§ TO DO
The lines from the one holding "right front paw: (796, 416)" to the final line of the listing below are to be duplicated exactly, with both ends included and pictures omitted.

§ EXTRACTED INFORMATION
-------
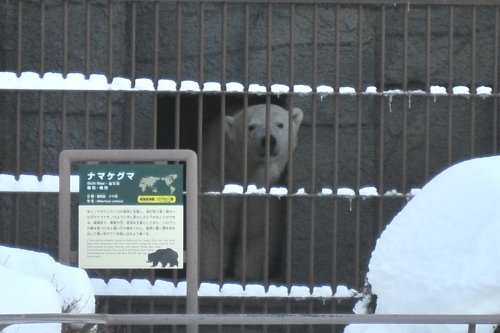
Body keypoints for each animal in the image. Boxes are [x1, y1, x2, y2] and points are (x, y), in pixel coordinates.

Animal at [200, 103, 304, 280]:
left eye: (280, 124)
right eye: (251, 127)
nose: (269, 140)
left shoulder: (265, 194)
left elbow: (256, 235)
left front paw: (246, 278)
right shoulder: (215, 177)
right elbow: (213, 230)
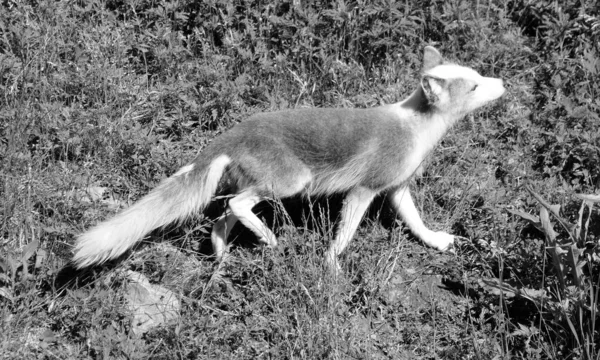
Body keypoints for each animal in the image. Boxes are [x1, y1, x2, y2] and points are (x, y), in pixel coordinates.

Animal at [71, 47, 506, 272]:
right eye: (475, 85)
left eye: (478, 75)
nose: (504, 82)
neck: (416, 128)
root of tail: (228, 134)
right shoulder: (364, 190)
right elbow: (345, 236)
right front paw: (331, 267)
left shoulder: (396, 187)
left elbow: (416, 221)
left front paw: (436, 241)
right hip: (290, 182)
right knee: (236, 205)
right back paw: (268, 238)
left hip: (257, 187)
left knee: (221, 219)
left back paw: (223, 254)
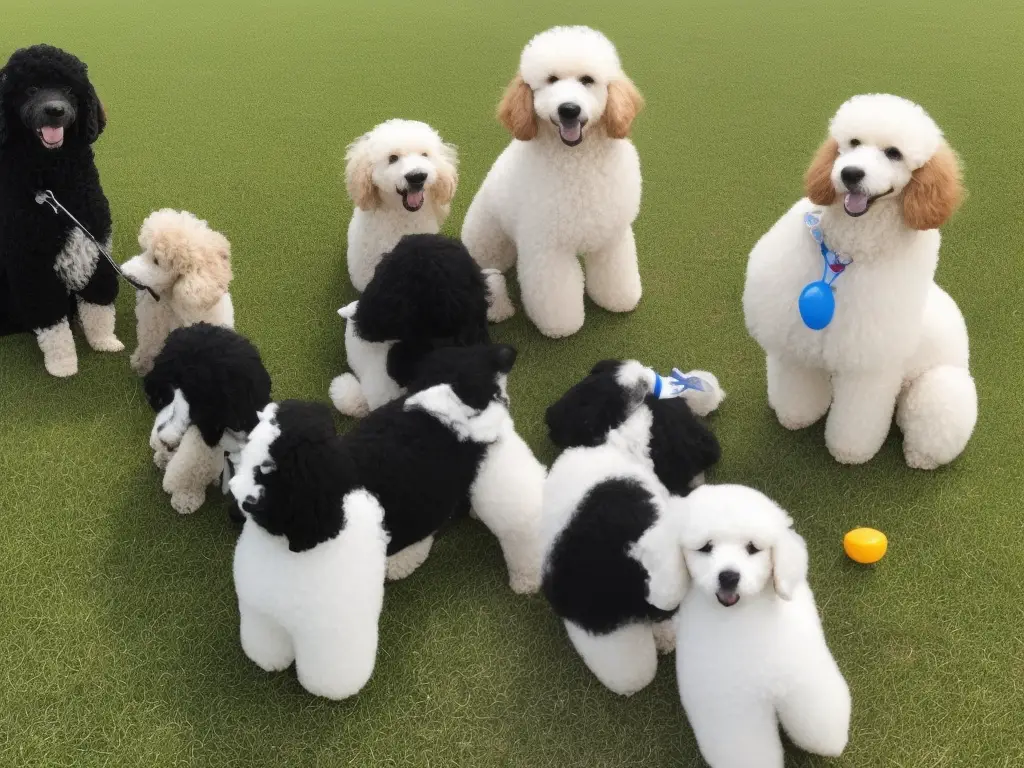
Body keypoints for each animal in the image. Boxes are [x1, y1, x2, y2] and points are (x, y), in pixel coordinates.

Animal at [120, 208, 233, 376]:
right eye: (144, 250)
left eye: (156, 261)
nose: (124, 273)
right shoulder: (152, 323)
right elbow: (148, 345)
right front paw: (141, 364)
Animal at [462, 25, 643, 337]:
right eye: (551, 80)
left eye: (587, 80)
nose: (568, 109)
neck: (577, 161)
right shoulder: (547, 247)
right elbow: (556, 294)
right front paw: (561, 327)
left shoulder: (612, 236)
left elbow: (615, 273)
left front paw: (618, 299)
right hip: (489, 243)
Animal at [655, 487, 847, 768]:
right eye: (706, 547)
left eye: (752, 548)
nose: (729, 576)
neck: (742, 617)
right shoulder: (734, 711)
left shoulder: (802, 682)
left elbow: (817, 723)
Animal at [741, 96, 970, 468]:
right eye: (852, 143)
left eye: (893, 153)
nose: (850, 173)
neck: (845, 253)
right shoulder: (795, 340)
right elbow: (797, 387)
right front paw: (796, 416)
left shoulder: (871, 368)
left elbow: (858, 419)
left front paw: (849, 452)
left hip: (939, 387)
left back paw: (919, 457)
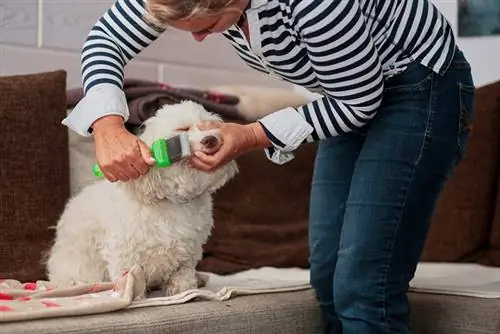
-------
§ RESULT OF THIS EXERCISE
right front paw: (796, 416)
left shoulder: (871, 368)
left elbow: (858, 419)
left front paw: (849, 452)
left hip: (939, 387)
left back paw: (919, 457)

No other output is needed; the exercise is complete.